Completely changing timely events,

I am no troll.

You have 2704 cards (52x52).
You are choosing one card (it doesn't matter that you take an intermediate step of picking a card from each of the 52 cards, as long as you do it randomly.
There are 208 aces (4x52).
Therefore the chance of the card being an ace is 208/2704... which is the same as 1/13.

SOMETIMES
... you will make a deck with 40 aces (very unlikely) and choose an ace from that deck (very likely)
....you will make a deck with all 2c (very very unlikely) and have no chance of pulling an ace
... etc

But the bottom line is that all of these probabilities add up to 208/2704, because we are blindly and randomly choosing a single item from 2704 items and there are 208 items that meet our criteria.

The chance remains the same if there is new information known, except there is new information known.

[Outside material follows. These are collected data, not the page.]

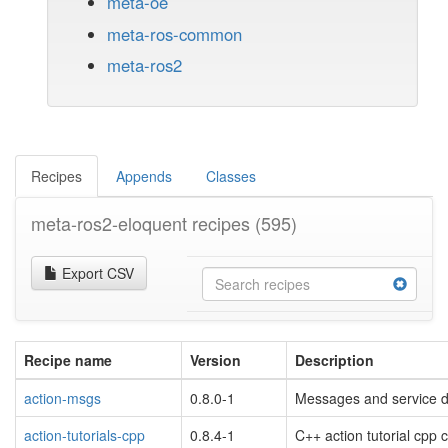
meta-oe
meta-ros-common
meta-ros2
Recipes
Appends
Classes
meta-ros2-eloquent recipes
(595)
Export CSV
Recipe name
Version
Description
action-msgs
0.8.0-1
Messages and service d
action-tutorials-cpp
0.8.4-1
C++ action tutorial cpp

{Y}=σ²{X} is known information like you have yourself just stated


''SOMETIMES
... you will make a deck with 40 aces (very unlikely) and choose an ace from that deck (very likely)
....you will make a deck with all 2c (very very unlikely) and have no chance of pulling an ace
... etc''


{X} contains [A]=1/52

μ[A]/{X}=1

{^σ²X}={Y}=σ²[A]=μ[A]{<1.>1.=1}

P[A]/{X}=1/52

P[A]/{Y}}=0_52/52

I like this explanation. Perhaps it is simpler to grasp than the average of all possibilities in the new deck being that there are 4 A's out of the 52 cards in it.

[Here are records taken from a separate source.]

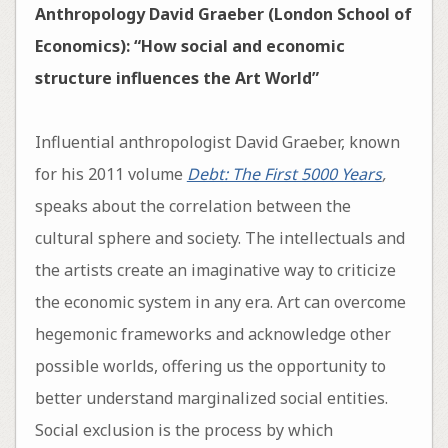
Anthropology David Graeber (London School of
Economics): “How social and economic
structure influences the Art World”
Influential anthropologist David Graeber, known
for his 2011 volume
Debt: The First 5000 Years
,
speaks about the correlation between the
cultural sphere and society. The intellectuals and
the artists create an imaginative way to criticize
the economic system in any era. Art can overcome
hegemonic frameworks and acknowledge other
possible worlds, offering us the opportunity to
better understand marginalized social entities.
Social exclusion is the process by which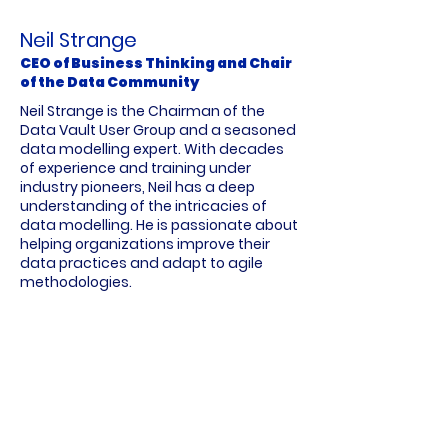
Neil Strange
CEO of Business Thinking and Chair
of the Data Community
Neil Strange is the Chairman of the
Data Vault User Group and a seasoned
data modelling expert. With decades
of experience and training under
industry pioneers, Neil has a deep
understanding of the intricacies of
data modelling. He is passionate about
helping organizations improve their
data practices and adapt to agile
methodologies.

We are effectively just choosing 1 card out of 2704 cards which include 208 A's. We just move 52 of the cards first before choosing the one.

OP's argument is essentially the same as those who believe that moving unknowns from the deck stub to the muck changes the chance to draw a particular card off the deck. They too are often fervent in their mistaken belief.

Referring to burn cards, having no burn cards is still equal to all, although yes it creates more suck outs. But we all have equal chance of the suckouts.